To help members estimate their out-of-pocket expenses for out-of-network care, FAIR Health has developed an FH® Consumer Cost Lookup, available for free at www.fairhealthconsumer.org. Members can also find user-friendly educational materials at this site.
FAIR Health uses real provider charges — or when not enough information is on hand, fees based on an estimate using some charges and relative values. FAIR Health collects fee-for-service charges information from nationwide insurers. Before using the charges to create the databases, FAIR Health ensures that the information is accurate and complete. A team of experts works to identify and eliminate incorrect charges and reconcile negative or missing numbers.
Insurers that give information to FAIR Health get a discount on their license fees for the FAIR Health databases based on how much of their information is accepted and used. The health insurance companies do not now nor have ever given information to FAIR Health.
The PHCS and MDR databases organize charges by medical procedure codes, known as CPT codes, and by geographic area (geozips).
# of charges in database
For CPT code/geozip combinations with 9 or more actual charges.
The PHCS database reports those charges at the 50th, 60th, 70th, 75th, 80th, 85th, 90th and 95th percentiles. For example, the 80th percentile is the amount equal to or greater than 80 percent of the charges in the database for that CPT code/geozip combination.
For CPT code/geozip combinations with less than 9 actual charges.
The PHCS database reports derived charges in the percentile tables.

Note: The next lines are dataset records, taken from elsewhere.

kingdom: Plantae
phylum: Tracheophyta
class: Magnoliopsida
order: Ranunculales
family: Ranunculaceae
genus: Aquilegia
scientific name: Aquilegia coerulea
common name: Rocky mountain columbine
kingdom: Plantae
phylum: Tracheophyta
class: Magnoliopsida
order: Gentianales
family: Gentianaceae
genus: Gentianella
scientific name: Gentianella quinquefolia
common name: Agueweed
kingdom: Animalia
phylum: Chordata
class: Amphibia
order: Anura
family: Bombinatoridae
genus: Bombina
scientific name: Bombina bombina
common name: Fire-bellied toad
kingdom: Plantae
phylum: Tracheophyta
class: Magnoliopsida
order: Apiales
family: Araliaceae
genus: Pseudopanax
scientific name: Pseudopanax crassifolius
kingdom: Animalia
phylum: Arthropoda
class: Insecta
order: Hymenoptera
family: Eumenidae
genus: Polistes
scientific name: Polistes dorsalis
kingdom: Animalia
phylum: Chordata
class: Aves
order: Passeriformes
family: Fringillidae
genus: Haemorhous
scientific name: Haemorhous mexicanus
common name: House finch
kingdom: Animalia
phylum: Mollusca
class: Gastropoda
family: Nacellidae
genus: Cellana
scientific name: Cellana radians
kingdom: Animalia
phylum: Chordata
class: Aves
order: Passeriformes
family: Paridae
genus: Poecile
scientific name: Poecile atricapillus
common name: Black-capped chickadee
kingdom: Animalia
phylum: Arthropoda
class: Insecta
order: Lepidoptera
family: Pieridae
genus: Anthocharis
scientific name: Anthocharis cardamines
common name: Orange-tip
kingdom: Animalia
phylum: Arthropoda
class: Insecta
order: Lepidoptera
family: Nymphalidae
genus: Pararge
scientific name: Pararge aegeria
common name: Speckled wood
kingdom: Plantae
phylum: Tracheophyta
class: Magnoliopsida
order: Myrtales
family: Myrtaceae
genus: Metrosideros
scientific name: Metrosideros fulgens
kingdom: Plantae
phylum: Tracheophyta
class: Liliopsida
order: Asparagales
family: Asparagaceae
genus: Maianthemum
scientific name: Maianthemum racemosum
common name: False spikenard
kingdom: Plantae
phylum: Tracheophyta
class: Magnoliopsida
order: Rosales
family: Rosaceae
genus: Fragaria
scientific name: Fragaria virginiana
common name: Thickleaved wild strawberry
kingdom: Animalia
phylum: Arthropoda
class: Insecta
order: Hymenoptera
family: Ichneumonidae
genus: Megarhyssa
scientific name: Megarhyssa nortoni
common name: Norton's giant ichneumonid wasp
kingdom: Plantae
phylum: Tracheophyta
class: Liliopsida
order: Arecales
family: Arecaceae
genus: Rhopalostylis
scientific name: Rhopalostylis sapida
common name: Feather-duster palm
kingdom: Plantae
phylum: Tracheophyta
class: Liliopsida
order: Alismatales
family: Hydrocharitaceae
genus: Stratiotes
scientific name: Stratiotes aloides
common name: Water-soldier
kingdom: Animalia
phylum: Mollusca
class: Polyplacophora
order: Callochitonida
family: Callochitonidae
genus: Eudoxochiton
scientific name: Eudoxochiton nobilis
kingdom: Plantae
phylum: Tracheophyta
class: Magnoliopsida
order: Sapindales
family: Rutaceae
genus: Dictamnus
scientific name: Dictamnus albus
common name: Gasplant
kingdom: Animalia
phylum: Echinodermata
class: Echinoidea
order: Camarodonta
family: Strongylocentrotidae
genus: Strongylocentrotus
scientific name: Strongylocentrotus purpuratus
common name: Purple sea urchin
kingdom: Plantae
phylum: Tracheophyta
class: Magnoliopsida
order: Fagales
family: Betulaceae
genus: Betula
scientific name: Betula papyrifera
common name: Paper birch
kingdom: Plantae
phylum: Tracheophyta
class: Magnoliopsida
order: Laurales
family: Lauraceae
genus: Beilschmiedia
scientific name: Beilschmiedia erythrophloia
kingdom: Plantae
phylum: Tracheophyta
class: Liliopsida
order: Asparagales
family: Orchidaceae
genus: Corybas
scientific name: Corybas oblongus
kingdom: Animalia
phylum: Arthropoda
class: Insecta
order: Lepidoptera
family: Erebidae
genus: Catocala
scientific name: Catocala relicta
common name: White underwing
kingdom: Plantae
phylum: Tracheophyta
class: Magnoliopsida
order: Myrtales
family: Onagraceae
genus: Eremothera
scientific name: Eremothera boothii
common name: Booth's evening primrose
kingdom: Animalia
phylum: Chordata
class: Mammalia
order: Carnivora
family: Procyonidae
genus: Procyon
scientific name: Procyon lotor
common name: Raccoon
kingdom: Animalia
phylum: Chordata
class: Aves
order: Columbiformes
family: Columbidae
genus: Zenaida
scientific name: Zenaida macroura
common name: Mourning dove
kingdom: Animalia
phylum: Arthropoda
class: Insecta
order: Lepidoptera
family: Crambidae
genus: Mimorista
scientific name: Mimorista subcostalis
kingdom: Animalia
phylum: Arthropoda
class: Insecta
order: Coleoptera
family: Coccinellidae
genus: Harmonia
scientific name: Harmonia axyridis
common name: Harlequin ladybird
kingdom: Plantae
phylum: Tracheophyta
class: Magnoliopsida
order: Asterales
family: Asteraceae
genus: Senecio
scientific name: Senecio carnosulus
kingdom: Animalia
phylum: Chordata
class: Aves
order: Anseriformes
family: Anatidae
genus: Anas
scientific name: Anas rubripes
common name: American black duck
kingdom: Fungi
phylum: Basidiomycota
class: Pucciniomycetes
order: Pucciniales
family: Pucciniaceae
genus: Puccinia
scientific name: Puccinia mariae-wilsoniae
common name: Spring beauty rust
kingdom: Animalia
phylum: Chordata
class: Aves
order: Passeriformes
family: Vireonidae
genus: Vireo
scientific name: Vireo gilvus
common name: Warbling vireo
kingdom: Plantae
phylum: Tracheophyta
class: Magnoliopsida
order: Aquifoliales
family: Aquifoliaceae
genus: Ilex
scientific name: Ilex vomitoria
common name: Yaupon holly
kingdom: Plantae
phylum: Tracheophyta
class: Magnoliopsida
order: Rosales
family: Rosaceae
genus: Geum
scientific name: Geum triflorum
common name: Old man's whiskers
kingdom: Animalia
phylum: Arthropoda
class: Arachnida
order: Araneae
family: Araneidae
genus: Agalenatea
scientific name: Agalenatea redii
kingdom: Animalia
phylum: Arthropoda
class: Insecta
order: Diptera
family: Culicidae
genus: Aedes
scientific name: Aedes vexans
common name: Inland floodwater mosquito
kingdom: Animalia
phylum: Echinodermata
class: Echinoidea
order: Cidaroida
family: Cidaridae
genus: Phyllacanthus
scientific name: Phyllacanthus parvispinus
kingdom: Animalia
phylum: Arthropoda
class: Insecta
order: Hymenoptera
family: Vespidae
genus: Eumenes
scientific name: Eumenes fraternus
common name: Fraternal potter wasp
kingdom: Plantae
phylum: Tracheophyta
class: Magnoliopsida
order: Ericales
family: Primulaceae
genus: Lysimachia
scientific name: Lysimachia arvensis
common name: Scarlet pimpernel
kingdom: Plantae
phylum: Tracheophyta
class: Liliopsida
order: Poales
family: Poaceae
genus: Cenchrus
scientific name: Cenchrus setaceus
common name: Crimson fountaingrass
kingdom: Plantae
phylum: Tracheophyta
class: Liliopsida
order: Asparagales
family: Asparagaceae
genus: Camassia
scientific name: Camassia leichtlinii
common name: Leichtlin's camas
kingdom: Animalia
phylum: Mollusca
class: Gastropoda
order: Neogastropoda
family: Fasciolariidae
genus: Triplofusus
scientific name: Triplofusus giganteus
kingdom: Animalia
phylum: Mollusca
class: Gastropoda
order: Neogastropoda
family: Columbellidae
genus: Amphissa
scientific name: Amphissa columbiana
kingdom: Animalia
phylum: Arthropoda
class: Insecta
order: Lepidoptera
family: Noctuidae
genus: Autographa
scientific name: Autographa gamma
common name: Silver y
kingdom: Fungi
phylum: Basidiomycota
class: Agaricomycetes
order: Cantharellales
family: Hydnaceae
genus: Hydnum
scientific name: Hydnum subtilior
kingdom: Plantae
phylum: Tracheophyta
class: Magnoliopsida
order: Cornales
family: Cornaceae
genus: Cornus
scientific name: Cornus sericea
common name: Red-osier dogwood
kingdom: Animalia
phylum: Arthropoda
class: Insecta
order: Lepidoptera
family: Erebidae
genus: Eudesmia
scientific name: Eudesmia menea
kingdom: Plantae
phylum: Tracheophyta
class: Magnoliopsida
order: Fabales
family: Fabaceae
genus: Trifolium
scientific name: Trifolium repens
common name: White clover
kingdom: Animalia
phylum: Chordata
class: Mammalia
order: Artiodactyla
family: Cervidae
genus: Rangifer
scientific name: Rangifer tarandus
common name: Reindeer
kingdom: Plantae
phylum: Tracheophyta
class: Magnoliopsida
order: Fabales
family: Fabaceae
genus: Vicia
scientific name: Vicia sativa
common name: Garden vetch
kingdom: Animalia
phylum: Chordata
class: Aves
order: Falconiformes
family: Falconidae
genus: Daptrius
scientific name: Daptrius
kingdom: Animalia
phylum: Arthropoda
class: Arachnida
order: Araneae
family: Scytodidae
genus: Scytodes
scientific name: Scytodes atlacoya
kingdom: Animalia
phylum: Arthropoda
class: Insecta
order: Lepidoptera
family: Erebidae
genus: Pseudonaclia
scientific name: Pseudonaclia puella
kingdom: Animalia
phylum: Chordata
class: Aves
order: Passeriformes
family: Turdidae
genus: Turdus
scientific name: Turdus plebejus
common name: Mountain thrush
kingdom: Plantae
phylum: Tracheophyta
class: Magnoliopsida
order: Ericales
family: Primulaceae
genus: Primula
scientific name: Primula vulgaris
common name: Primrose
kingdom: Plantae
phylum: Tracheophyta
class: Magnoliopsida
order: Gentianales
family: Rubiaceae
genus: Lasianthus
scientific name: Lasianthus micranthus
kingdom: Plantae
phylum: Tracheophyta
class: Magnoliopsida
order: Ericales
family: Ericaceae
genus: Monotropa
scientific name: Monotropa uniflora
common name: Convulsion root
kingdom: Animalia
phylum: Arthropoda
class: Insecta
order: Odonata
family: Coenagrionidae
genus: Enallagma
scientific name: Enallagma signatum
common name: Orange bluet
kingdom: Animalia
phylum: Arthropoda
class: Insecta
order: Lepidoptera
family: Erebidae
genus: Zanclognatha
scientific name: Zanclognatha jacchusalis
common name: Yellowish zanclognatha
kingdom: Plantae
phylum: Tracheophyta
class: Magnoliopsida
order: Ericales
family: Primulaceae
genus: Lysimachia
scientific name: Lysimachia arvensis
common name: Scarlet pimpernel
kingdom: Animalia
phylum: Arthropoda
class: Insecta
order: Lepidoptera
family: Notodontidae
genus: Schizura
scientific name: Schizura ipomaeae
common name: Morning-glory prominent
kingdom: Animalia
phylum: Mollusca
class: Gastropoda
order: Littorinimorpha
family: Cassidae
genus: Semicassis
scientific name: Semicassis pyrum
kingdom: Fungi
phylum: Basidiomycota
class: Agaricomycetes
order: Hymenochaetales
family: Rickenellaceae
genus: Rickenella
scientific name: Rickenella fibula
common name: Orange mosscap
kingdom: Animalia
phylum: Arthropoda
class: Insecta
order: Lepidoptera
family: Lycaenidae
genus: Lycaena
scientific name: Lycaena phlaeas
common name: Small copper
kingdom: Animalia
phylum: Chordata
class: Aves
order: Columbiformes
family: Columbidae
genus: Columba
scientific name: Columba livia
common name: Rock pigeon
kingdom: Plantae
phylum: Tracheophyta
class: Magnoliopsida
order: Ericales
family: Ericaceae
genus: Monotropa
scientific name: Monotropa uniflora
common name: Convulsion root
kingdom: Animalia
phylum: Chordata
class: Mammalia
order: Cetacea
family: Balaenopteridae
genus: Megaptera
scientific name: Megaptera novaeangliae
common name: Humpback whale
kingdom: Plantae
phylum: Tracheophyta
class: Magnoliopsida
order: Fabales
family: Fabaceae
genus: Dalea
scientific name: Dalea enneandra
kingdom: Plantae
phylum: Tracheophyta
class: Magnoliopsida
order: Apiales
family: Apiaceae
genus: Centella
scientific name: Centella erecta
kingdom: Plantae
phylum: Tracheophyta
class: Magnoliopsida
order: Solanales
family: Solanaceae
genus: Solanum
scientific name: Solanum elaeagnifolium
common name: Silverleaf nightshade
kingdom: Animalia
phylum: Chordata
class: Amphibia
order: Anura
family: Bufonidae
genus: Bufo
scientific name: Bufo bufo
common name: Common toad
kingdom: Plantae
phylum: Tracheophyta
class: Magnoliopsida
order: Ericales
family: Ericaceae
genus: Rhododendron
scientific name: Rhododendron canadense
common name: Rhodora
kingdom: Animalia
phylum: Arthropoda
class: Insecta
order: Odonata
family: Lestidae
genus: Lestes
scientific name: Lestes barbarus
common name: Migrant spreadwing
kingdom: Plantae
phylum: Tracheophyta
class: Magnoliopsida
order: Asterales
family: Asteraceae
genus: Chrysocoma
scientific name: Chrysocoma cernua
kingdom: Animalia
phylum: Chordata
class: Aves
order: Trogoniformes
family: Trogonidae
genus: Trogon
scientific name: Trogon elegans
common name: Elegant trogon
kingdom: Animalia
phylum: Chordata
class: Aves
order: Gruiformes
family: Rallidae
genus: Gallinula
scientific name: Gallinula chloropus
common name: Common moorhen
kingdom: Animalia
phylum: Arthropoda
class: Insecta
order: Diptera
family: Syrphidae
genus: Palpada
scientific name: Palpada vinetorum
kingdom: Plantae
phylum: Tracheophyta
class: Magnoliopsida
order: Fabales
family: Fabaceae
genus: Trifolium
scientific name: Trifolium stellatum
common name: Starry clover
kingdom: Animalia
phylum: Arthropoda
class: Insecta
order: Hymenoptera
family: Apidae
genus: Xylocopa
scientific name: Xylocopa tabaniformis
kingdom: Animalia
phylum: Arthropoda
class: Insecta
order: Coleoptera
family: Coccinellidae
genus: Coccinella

To figure out derived charges, FAIR Health pools billed charges for similar services from the same geographic area. The charge data is standardized using relative values, which are numbers assigned to procedure codes based on a review of the difficulty and cost of the procedures. More complex and more costly procedures get higher relative values, while less complex and less costly procedures get lower relative values. The MDR database consists entirely of derived charges.